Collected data
╔══

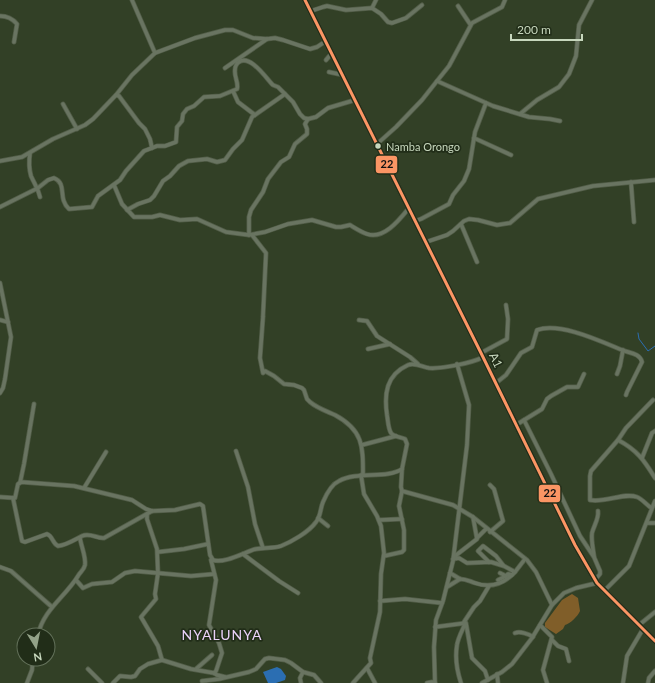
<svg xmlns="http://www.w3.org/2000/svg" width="655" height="683" font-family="Lato,sans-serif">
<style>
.green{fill:#805e29}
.water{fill:#2b6eb2}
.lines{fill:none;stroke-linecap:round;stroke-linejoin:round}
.stream{stroke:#2b6eb2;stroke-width:1}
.minor-casing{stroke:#525d48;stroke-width:5}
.highway-casing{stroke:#525d48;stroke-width:6}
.minor{stroke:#697461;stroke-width:3.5}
.highway{stroke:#6d7962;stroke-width:5}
.bus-1-casing{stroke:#212d18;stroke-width:6}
.bus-1{stroke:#fb9564;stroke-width:3}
.bus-dot{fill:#c7d7bd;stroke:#212d18;stroke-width:1.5}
.labels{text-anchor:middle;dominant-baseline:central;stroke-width:3.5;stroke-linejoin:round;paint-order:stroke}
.bus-label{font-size:11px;fill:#c7d7bd;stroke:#212d18;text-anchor:start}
.street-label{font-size:12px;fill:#c7d7bd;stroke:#212d18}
.quarter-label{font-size:14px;letter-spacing:1px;fill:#ebd2fa;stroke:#212d18}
.line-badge{stroke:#212d18;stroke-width:1.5}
.pale-badge-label{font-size:11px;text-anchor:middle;font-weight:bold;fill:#111}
</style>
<rect width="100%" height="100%" fill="#324026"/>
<!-- green -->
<path class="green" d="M572,594L578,598L580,611C578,616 570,624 565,625L563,629L556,634L545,627V623L562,600Z"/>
<!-- water -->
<path class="water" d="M277,667L281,669L286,676L285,680L276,683H268L263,672Z"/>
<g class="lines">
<!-- stream -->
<path class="stream" d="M638,333L639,339L648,351L655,346"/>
<!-- minor casing -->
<g class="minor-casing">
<g id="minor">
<path d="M132,0L155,53"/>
<path d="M458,6L470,24"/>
<path d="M372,8L376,0"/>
<path d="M311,11L323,7L327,6L346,10L372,8L381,14L388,22L392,23L406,18L422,5"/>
<path d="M0,16C7,16 12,18 17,24L14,42"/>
<path d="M326,60L332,53"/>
<path d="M225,68L267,39L275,38L283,40L310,49L317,47L326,41"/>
<path d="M329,72L343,75"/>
<path d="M437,81L493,106L529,117L550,119L560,121"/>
<path d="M233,91L238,102L255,115"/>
<path d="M116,95L132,75L155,53L195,38L225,30H233L253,38L267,39"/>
<path d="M63,104L77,129"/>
<path d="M520,114L537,100L559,87L569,74L576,56L579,25L592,0"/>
<path d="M474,138L511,155"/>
<path d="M377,144L396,127L422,100L437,81L449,66L472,23L502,7L505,0"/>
<path d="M30,153C29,160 29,169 31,176C35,185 38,188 40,197"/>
<path d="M0,161L22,157L53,139L85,125L93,119L116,95L119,96L139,123L145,129L150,139L152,148"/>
<path d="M631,182L634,222"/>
<path d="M114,185L122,204L134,217H152L160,215L180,220L197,219L226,232L249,235L265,232L288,224L312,220L336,227H341L350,225C355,228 361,232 367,234C384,240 400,219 409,208"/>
<path d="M0,207L38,188L48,180L54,178C68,184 57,198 69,209L92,207L98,196L120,180L126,171L144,151L157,146H165L176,142L177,127L182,121L183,114L187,109L194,106L204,97L220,96L237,89C239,83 234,77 235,70C235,67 236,64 239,62C250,54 266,78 273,85L278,87L293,102L300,114L304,118L308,119L316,117L328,108L355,100"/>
<path d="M127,210L138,204L150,200L154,196L163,181L170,176L179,166L188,161L207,159L217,162L225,160L233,149L242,140L252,117L285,94"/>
<path d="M415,221L421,219L449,204L453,195L464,181L469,169L475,132L486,103"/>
<path d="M461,224L477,262"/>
<path d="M249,235V217L251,210L263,192L268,179L281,162L289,157L295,144L307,134V129L305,124L308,119"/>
<path d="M252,235L266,253L263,316"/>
<path d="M426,242L447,235L453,231L464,221L469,219L478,220L497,225L510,223L538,199L593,186L655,180"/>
<path d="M0,283L11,337L5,379L3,388L0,393"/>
<path d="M263,317L260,358L263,373L265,371L274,376L284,384L294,385L302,388L304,390L307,399L310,402C317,408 326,411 335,415C363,430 363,446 363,475"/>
<path d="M0,320L8,322"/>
<path d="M359,320L367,321L377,336L410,357L418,364"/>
<path d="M368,349L390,344"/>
<path d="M481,353L507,339L508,319L506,305"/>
<path d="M617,374L620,366L623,350"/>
<path d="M496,383L506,375L521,353L532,347L537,330C560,322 600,341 622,350C629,353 640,353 642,362L627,392L626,395"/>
<path d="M524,420L551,474L580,536L594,557L600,571V574L595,580"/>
<path d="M516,425L542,409L547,399L551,396L567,387H578L584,374"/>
<path d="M618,440C637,450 644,460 655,478"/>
<path d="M362,445L396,436"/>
<path d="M236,451L248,487L255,524L263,548"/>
<path d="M642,458L652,433L655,431"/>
<path d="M402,469L401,487L402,491L453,505L473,517L527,560L536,572L552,605"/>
<path d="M20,483L24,464L34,404"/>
<path d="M84,488L106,452"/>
<path d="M0,497L15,498L18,484L21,482L74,486L132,500L146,509L152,511L175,510L200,504L203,506L210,555L213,560C224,564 245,552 256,549C264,547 272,549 281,546C291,542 309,532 316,522C321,516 320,509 323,502C326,495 332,484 339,481C357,471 387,479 402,469L407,444L405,439C401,437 394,437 391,433C388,428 388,420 387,415C384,394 386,375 408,365C415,362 422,367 429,368C441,369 473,363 483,357"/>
<path d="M13,498L22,541L25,542L47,534C53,536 52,543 58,546C67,545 74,540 82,536C90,532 97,539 104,538L152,511"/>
<path d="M650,507C646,504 642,499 637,497C624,492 606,503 590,500V476L591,471L618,440L626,428L653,400"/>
<path d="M147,514V519L157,549L158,574"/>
<path d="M473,517L477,539L455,556L453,559L459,558L467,563L491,562L504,566L515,572L512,575L508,574L506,576L500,573"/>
<path d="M318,518L328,526"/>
<path d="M379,520L402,519"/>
<path d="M647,523H655"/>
<path d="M490,532L503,521L494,489L490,485"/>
<path d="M477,538L486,529"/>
<path d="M158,552L184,549L208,544"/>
<path d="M243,554L279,581L298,593"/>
<path d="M384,556L402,552L404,550V530L399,506L402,491"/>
<path d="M594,556C593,548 591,540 592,533C594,525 599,519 598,511"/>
<path d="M211,560L216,580L209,625L219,643L222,653L216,671L214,673"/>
<path d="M489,562L478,551L483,546L496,556L503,565"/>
<path d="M0,567L11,571L52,607"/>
<path d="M515,572L525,559"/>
<path d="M158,573L155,594L156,599L141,617L158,646L162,660"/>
<path d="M450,573L460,579C466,579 469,581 475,583C489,588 501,585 512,575"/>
<path d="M76,580L83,588L92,584L112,582L125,573L135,571L191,576L214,574"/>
<path d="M498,580L506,576"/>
<path d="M447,587L460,579"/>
<path d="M604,591L629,566L655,501"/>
<path d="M380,601L405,599L442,603"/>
<path d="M464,622L474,607L480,601L489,586"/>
<path d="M540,625L552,637L543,670L547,683"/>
<path d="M639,625L655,612"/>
<path d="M435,627L466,623L472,658L485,671L488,680"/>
<path d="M515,633C520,631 529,634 533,637"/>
<path d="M38,635C43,610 66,596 78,576C80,572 84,570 85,565C86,556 81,546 80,538"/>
<path d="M552,640L558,646L566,649L569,661"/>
<path d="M367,668L375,683"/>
<path d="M88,669L102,683"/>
<path d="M196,669L212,655"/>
<path d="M497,674L498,683"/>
<path d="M202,681L219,679L249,672L256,669L265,659L269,658L285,660L291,663L303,672L314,675L321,683"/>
<path d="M27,683L32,670L33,659"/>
<path d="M113,683L120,676L131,677L135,676L140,669L148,664L162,660L191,669L214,673L217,675L225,677"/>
<path d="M301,683L300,678L303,672"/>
<path d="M353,683L371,663L370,658L380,612L381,574L384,553L381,526L377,516L364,494L361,475"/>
<path d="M427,683L432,682L435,683"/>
<path d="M435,683L434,647L436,620L443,601L453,561L467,445L469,405L457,364"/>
<path d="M461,683C457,671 455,657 457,645C458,638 462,631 465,624"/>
<path d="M482,683L502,672L512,664L532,638L552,605L564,593L576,588L597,583"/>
<path d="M623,683L627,656L643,629"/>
<path d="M648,683L649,678L655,671"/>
</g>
</g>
<!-- highway casing -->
<g class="highway-casing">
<path id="highway" d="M305,0L481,353L575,545L597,583L655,641"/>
</g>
<!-- minor -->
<use href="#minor" class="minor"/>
<!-- highway -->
<use href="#highway" class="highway"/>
<!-- bus-1 casing -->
<g class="bus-1-casing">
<path id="bus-1" d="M305,0L481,353L575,545L597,583L655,641"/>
</g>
<!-- bus-1 -->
<use href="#bus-1" class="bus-1"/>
</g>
<!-- markers -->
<circle class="bus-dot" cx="378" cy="146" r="3.5"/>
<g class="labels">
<!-- bus labels -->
<g class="bus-label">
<text x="386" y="146">Namba Orongo</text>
</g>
<!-- street labels -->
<g class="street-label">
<text transform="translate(496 360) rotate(64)">A1</text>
</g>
<!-- quarter labels -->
<g class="quarter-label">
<text x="222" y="634">NYALUNYA</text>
</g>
</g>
<g class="line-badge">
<rect x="375" y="155" width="23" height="19" rx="4" fill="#fb9564"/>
<rect x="538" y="484" width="23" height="19" rx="4" fill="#fb9564"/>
</g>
<g class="pale-badge-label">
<text x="387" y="168">22</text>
<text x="550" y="497">22</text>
</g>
<!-- north arrow -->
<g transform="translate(36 647) rotate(170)"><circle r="19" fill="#212d18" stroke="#63715a"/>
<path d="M0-3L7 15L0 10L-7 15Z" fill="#93a288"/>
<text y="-6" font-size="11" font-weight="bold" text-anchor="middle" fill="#c7d7bd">N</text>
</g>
<!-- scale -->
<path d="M511 34v6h71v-6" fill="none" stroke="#c7d7bd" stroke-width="2"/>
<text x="517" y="34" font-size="12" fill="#c7d7bd" stroke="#212d18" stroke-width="3" paint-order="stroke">200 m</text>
</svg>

╚══

#### [What this task involves]
Across all the entries above, count each line that has the word "none" in it, and give only the count.

#### [Answer to this problem]
2